OutKast: Idlewild

Hip-hop’s clown princes finally go gangsta: 1930s style. Roddy Woomble not involved

Of all the entries in The Bumper Book Of Hip-Hop Clichés (the clothing line, the Mini-Me, the Phil Collins cover…) the riskiest must surely be the vanity movie. Do it well and you offer your fans a life-affirming insight into your salvation through music while building further your international super-brand (before ballsing it all up with a Phil Collins cover). Do it badly and all you do is prove that the onset of egomania has reached pathological levels.

Of course, the disclaimer at the end of the book notes that things are never quite that simple with OutKast. Sure, Big Boi and André 3000 have always blinged with the best of them, but they’ve always done so to the beat of invention and adventure. It’s like, when they hit proper commercial paydirt with ‘Ms Jackson’, they decided that phase one of their career was over and anything they did next had to have a purpose, over and above simply being the best in the world at psychedelic hip-hop. Ergo, with hindsight the ‘Speakerboxxx/The Love Below’ project looks less like two distant megastars unable to work together and more like a well thought-out experiment to find what would happen if they made a record in two halves. And that went so well they now face the added challenge of following up ‘Hey Ya!’ – the most ubiquitous pop single in living memory.

It’s this thirst for adventure that brings us to ‘Idlewild’: a movie and soundtrack. Kind of. Things are, remember, never quite that simple with OutKast. But there is a film, and in it André 3000 and Big Boi play roundabout versions of themselves, only re-imagined as speakeasy musicians in the prohibition era Deep South, with a 1930s jazz and swing soundtrack to match. This way they get to work their acting glands, get a whole new musical genre to play with and live out some good, old-fashioned gangster-rap fantasies without ever having to get pistol-whipped for real. Genius!

Big Boi and Dré’s Rooster and Percival are two childhood friends from opposite sides of the tracks – the sons of a moonshine bootlegger and a mortician, respectively. The only thing they have in common is, you guessed it, their music – and it stays with them all their lives, obviously. Rooster ends up managing and playing in a speakeasy called The Church (“because it was anything but…”), where he employs Percival – still sprucing up stiffs under his father’s thumb – as a night-time pianist. Before long they’re caught up in nefarious gangster antics and their friendship is put to the ultimate test. It’s a colourful MTV romp that ultimately frustrates by never getting quite hyper-surreal enough. You imagine an OutKast movie would be a bonkers Moulin Rouge!-style musical fantasy, yet every time it gets there, director Bryan Barber shifts back into buddy movie mode, and played straight, it just isn’t quite good enough to stand up alongside real-world Hollywood.

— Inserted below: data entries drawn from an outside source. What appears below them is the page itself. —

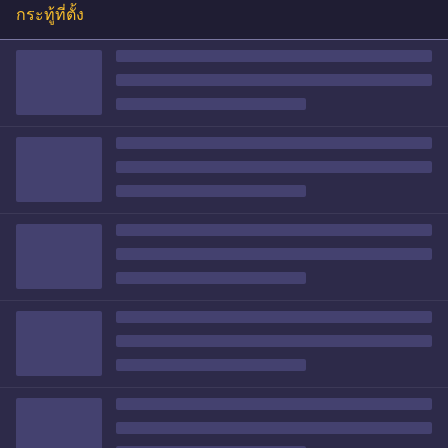
กระทู้ที่ตั้ง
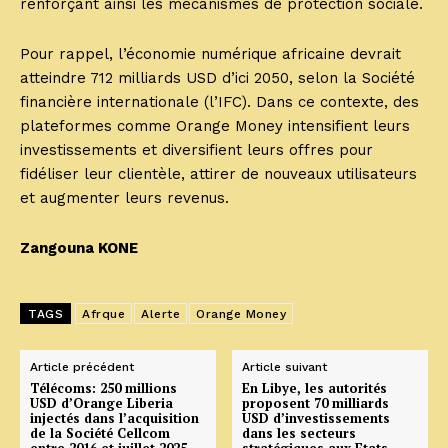
renforçant ainsi les mécanismes de protection sociale.
Pour rappel, l’économie numérique africaine devrait
atteindre 712 milliards USD d’ici 2050, selon la Société
financière internationale (l’IFC). Dans ce contexte, des
plateformes comme Orange Money intensifient leurs
investissements et diversifient leurs offres pour
fidéliser leur clientèle, attirer de nouveaux utilisateurs
et augmenter leurs revenus.
Zangouna KONE
TAGS
Afrque
Alerte
Orange Money
Article précédent
Article suivant
Télécoms: 250 millions
En Libye, les autorités
USD d’Orange Liberia
proposent 70 milliards
injectés dans l’acquisition
USD d’investissements
de la Société Cellcom
dans les secteurs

So much for the film, then. You’d call the album its soundtrack if the best tracks from the movie (‘Take Off Your Cool’, ‘She Lives In My Lap’) didn’t actually feature on ‘The Love Below’ and if the best of the 25 tracks on ‘Idlewild’ actually featured in the film. There was talk for a while of both an ‘Idlewild’ soundtrack and a new OutKast album. The breadth of material here suggests they’ve stuck it all out together, which leads to one slightly confusing whole. Underwhelming lead single ‘Mighty O’ is nowhere near the movie, while southern-fried follow-up ‘Morris Brown’ could feature on pretty much any OutKast release to date. But don’t worry, there’s loads of smashes too: Big Boi’s catchy soul jam ‘N2U’ is straightforward R&B, while ‘Chronomentrophobia’ (the fear of clocks, fact fans) is a vintage slab of low-slung hip-hop with Dré rhyming on full pelt. What’s more, ‘When I Look In Your Eyes’, Dré’s jaunty piano jam and Percival’s song of redemption at the end of the movie, will be their new ‘Hey Ya!’ whether they like it or not.

They also leave plenty of highlights for the guests: ‘Hollywood Divorce’ pitches an unsettling army of sirens against Snoop Dogg rapping portentously about broken homes, while ‘Mutron Angel’ – a devastating protest song-cum-trip-hop experiment, led by soul singer Whild Peach – could be the most beautiful thing here.It’s all a lot to get your head around. OutKast have set themselves up for a concept album only to abandon the concept whenever they get bored. Luckily, they’ve built in their own get-out clause. If the only charge you can level at ‘Idlewild’ is that it’s a bit long and uneven and self-indulgent… well hello, this is their jazz album! That’s what jazz is like! You still couldn’t name another artist on the planet who could set themselves such a ridiculous challenge and pull it off with this much pizzazz. In any other hands this would have been a total disaster, but yes, things are never quite that simple with these two. The other thing about Outkast is that even when they make no sense whatsoever, they’re rarely anything less than brilliant.